_PROMPT A_. Update the comic book review passage starting at "Book 3, which" and ending at "really, really abrupt.", swapping "giant mechas" for "giant robots".
_PROMPT B_. Check each statement against the comic book review. Mark it yes or no, and quote the words from the review that decide it. (i) The reviewer thinks the art in this book is prettier than in the second. (ii) The reviewer has read every story in the existing canon. (iii) The reviewer says these books take about an hour to read.
_PROMPT C_. According to the comic book review, which stories from the canon has the reviewer read?

_TEXT FOR ANALYSIS_.
Book 3, which I finally had enough disposable income to buy, concludes the saga, with heroism, excitement, giant mechas, god-guns, ninjas!, pretty pictures, humor (Silkworm undercutting the villain’s villainous boast to his Lovecraftian masters is the most hilarious counter to a monologue ever played dead straight), and even a heartwarming conclusion. It….

It’s….great.

Except it’s really, really abrupt.

…see, the problem is, Meyer treats these characters as though they’re multi-year established characters that the audience is intimately familiar with, has followed through adventures, knows them, knows their adversaries–such as the ones that pop up for one panel, get punched in the face, and then limp off clutching their jaw and muttering–and understands all these nuances of the setting and plot without prior setup in-story. In this story. And this is a problem, because while these characters may have this rich history, it’s in Meyer’s head, not within the (admittedly, expanding, but I’ve only read Lost Souls and G0d-King) extant canon of stories.

The story hangs together fine, it’s logical and the characters are consistent. And the art was prettier in this one than in the second, so that was nice, because I actually slowed down and looked at it now and then.

So, yeah: my only problems with this book is that a) it’s not an actual book, it’s a comic book. If you wanted to be a real writer, why not write real books….but actually my real problem is: It’s very abrupt and there’s very little setup. This may be a comic book thing–but I get the feeling that mostly that it’s a “lack of gigantic backstory canon that is actually written down for audiences, Zack” thing.

Anyhow. Will I buy more Jawbreakers books? There’s a simple enthusiasm in this franchise that is very endearing. Like Correia at his best, you can sometimes hear Meyer giggling to himself as he writes out sound effects for action-comedy scenes.–or feel the lump in your throat at the serious ones. On the other hand, these things are expensive, they take about twenty minutes to read through (because I’m not some moron with no reading comprehension who has to look at pictures), and they’re not exactly infinitely re-readable.

_DATA SEGMENT_.
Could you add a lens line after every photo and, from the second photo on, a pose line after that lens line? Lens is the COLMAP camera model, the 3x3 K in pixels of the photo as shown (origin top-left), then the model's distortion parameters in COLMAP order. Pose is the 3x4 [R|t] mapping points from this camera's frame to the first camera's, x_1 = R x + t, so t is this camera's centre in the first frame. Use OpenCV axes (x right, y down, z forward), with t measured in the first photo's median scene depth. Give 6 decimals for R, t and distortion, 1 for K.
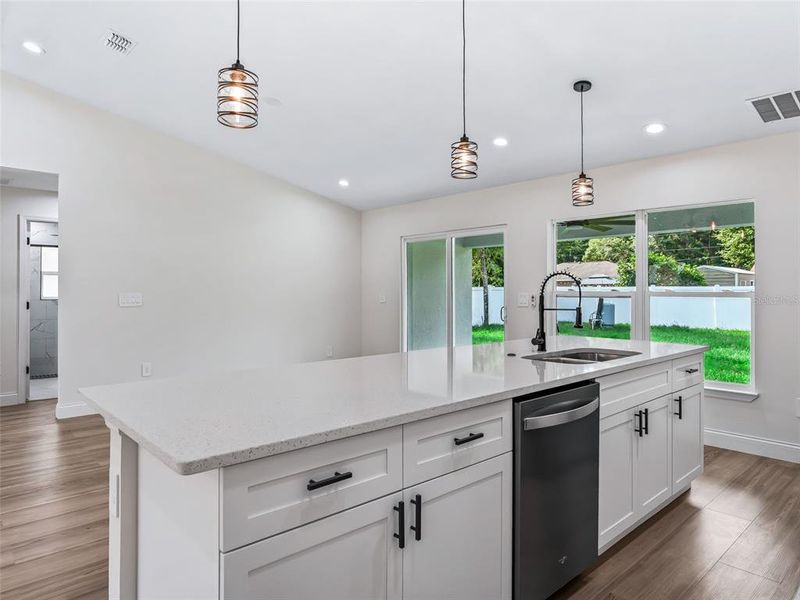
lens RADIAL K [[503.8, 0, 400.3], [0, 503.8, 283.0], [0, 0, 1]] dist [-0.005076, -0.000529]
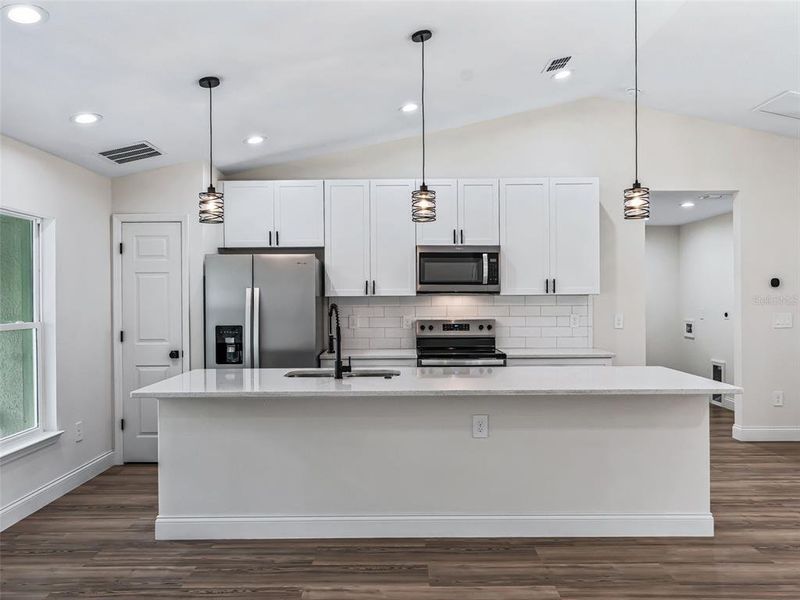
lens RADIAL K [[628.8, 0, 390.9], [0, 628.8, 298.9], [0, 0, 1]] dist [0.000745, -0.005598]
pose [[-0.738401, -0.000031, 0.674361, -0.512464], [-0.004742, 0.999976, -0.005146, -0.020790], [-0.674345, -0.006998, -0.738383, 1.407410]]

_EXERCISE RESPONSE A_.
Book 3, which I finally had enough disposable income to buy, concludes the saga, with heroism, excitement, giant robots, god-guns, ninjas!, pretty pictures, humor (Silkworm undercutting the villain’s villainous boast to his Lovecraftian masters is the most hilarious counter to a monologue ever played dead straight), and even a heartwarming conclusion. It….

It’s….great.

Except it’s really, really abrupt.

_EXERCISE RESPONSE B_.
(i) Yes: "the art was prettier in this one than in the second"
(ii) No: "but I’ve only read Lost Souls and G0d-King"
(iii) No: "they take about twenty minutes to read through"

_EXERCISE RESPONSE C_. Lost Souls and G0d-King.